BRIEF: Search the records for the string "Keep" and copy every line in which it appears.

Collected data
[Start of section]

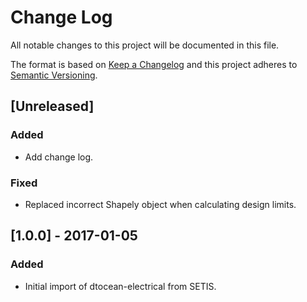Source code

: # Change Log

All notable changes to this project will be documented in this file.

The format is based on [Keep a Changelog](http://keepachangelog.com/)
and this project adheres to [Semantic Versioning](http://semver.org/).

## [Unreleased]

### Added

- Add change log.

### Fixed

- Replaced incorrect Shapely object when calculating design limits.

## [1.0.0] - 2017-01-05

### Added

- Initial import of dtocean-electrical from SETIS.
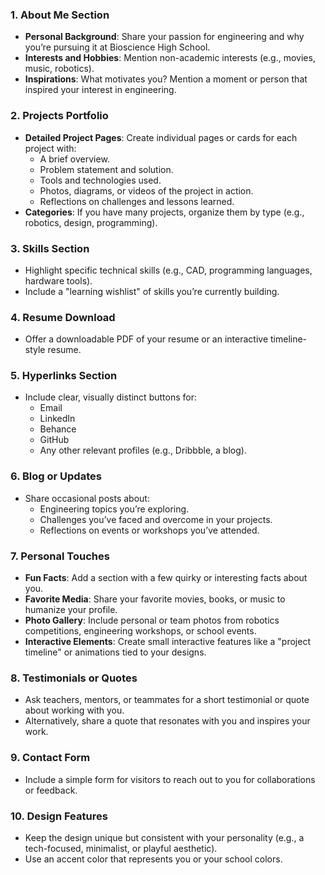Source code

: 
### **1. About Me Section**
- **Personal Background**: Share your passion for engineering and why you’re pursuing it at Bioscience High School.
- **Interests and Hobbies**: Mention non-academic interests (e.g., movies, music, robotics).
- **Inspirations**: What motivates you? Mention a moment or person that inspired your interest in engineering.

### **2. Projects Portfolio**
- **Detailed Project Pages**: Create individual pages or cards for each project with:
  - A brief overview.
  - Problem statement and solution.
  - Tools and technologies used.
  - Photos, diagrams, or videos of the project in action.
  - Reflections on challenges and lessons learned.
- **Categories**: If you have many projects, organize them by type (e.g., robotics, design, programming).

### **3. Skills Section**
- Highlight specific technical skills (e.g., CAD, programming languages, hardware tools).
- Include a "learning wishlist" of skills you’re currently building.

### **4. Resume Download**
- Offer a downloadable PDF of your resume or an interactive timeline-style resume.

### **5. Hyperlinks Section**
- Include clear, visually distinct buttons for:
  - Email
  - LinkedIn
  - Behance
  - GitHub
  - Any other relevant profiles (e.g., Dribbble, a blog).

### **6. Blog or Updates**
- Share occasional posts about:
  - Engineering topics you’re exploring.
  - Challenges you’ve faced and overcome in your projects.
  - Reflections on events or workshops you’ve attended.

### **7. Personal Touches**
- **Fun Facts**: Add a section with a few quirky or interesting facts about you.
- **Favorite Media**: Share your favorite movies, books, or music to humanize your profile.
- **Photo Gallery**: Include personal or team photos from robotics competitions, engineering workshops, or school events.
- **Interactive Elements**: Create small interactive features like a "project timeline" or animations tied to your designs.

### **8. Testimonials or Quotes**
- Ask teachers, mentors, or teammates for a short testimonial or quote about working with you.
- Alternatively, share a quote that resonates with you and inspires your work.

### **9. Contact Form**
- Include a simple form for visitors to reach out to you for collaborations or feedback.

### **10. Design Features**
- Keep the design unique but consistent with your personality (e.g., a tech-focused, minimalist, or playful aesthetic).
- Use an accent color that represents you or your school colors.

[End of section]
[Start of section]

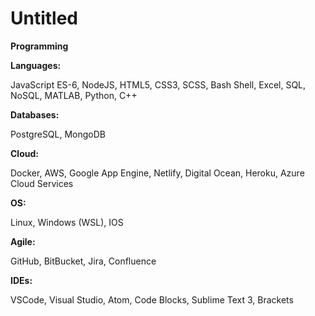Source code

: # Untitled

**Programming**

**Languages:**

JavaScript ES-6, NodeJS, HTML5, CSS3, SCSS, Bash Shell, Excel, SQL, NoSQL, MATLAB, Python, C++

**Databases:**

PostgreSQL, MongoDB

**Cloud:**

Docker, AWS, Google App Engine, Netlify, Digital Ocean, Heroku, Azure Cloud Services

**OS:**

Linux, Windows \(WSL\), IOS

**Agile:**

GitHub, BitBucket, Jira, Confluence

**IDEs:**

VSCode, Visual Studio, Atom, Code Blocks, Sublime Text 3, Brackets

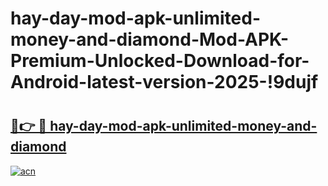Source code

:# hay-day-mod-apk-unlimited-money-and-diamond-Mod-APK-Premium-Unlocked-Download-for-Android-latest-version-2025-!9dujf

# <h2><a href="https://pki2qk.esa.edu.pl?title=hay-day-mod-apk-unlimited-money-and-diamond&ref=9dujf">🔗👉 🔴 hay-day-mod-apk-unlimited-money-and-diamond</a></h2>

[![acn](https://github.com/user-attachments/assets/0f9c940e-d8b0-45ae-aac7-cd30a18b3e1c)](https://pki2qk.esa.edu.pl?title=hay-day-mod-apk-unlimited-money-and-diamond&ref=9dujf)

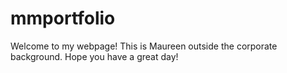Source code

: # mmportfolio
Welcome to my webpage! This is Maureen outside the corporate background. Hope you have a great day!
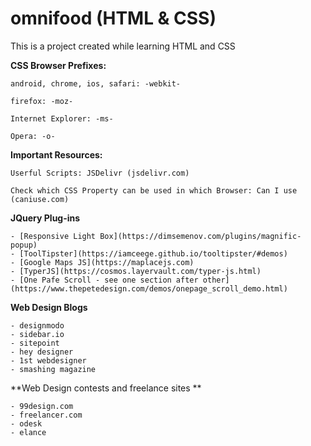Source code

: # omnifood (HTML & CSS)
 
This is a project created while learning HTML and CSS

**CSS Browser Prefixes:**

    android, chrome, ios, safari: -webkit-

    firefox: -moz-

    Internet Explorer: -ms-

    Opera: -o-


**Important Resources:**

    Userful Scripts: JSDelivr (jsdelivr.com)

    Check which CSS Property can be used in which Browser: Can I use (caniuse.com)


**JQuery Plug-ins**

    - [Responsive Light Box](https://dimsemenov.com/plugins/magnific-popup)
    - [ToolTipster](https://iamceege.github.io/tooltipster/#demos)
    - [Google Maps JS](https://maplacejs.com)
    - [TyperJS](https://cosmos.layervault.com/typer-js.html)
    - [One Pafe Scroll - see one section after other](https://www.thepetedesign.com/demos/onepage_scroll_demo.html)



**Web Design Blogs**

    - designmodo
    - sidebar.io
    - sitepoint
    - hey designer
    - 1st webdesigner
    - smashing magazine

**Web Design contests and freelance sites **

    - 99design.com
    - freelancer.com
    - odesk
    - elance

[End of section]

PROBLEM SOLUTION:
The format is based on [Keep a Changelog](http://keepachangelog.com/)
- Keep the design unique but consistent with your personality (e.g., a tech-focused, minimalist, or playful aesthetic).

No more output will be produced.